Your assignment:
Reproduce the entire listing below verbatim.
□ □ □
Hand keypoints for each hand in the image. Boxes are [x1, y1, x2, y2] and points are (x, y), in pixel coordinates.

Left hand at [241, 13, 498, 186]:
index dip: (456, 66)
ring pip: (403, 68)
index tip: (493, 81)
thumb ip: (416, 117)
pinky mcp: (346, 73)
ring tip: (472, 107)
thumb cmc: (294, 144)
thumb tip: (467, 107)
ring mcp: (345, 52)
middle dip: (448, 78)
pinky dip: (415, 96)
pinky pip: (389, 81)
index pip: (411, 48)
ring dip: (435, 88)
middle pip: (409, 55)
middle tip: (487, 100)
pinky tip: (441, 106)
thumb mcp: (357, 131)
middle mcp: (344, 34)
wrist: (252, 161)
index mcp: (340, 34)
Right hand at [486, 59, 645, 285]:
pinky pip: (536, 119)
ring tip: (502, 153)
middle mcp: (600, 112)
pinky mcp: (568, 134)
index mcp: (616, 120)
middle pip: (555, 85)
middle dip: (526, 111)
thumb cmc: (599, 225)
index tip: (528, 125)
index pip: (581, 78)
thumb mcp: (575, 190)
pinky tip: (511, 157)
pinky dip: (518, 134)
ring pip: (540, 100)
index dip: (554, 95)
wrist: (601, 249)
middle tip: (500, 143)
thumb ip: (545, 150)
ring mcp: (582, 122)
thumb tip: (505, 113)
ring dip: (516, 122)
□ □ □
Response to this exercise:
Hand keypoints for each hand in the image. Boxes are [x1, y1, x2, y2] and points are (x, y), in pixel coordinates.

Left hand at [241, 13, 498, 186]:
index dip: (456, 66)
ring pip: (403, 68)
index tip: (493, 81)
thumb ip: (416, 117)
pinky mcp: (346, 73)
ring tip: (472, 107)
thumb cmc: (294, 144)
thumb tip: (467, 107)
ring mcp: (345, 52)
middle dip: (448, 78)
pinky dip: (415, 96)
pinky pip: (389, 81)
index pip: (411, 48)
ring dip: (435, 88)
middle pip: (409, 55)
middle tip: (487, 100)
pinky tip: (441, 106)
thumb mcp: (357, 131)
middle mcp: (344, 34)
wrist: (252, 161)
index mcp: (340, 34)
Right hand at [486, 59, 645, 285]:
pinky pip: (536, 119)
ring tip: (502, 153)
middle mcp: (600, 112)
pinky mcp: (568, 134)
index mcp: (616, 120)
middle pip: (555, 85)
middle dip: (526, 111)
thumb cmc: (599, 225)
index tip: (528, 125)
index pip: (581, 78)
thumb mcp: (575, 190)
pinky tip: (511, 157)
pinky dip: (518, 134)
ring pip: (540, 100)
index dip: (554, 95)
wrist: (601, 249)
middle tip: (500, 143)
thumb ip: (545, 150)
ring mcp: (582, 122)
thumb tip: (505, 113)
ring dip: (516, 122)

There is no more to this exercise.